Malgré tout frustré, le parti entend bien jouer ses dernières cartes : il a l'intention de déposer une plainte auprès du tribunal administratif, dénonçant des pressions du parti de Daniel Duquenne sur les électeurs, à travers des tracts où serait expliqué qu'une mairie FN se verrait refuser des subventions par le conseil régional et le conseil général.



Un terrain semé d'embûches pour le nouveau maire

Daniel Duquenne aura bien du pain sur la planche. Cette ancienne ville minière de 26 000 habitants, frappée par le chômage (19 %), l'est aussi par le scandale : la ville a dû organiser de nouvelles élections après la révocation du maire PS Gérard Dalongeville, écroué pour détournement de fonds publics, faux en écriture et favoritisme. Une sombre affaire, dont se serait bien passé son parti.

En sortant saluer des partisans devant la salle des fêtes, le futur maire d'Hénin-Beaumont a par ailleurs été visé par une grenade lacrymogène.

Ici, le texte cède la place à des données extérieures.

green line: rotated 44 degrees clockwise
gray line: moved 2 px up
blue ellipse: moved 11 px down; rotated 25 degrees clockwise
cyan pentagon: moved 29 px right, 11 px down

Des policiers ont été déployés en nombre pour prévenir les affrontements.

« Hénin a choisi le camp de la vérité, de la loyauté et la réconciliation avec notre histoire. Je serai le maire de tous et je tiendrai tous mes engagements. Une page est tournée », a déclaré le futur maire, Daniel Duquenne. Les Héninois ont, semble-t-il, voulu donner par leur vote une seconde chance à la gauche.
« Duquenne, au boulot ! », scandaient ses partisans, à l'annonce de sa victoire.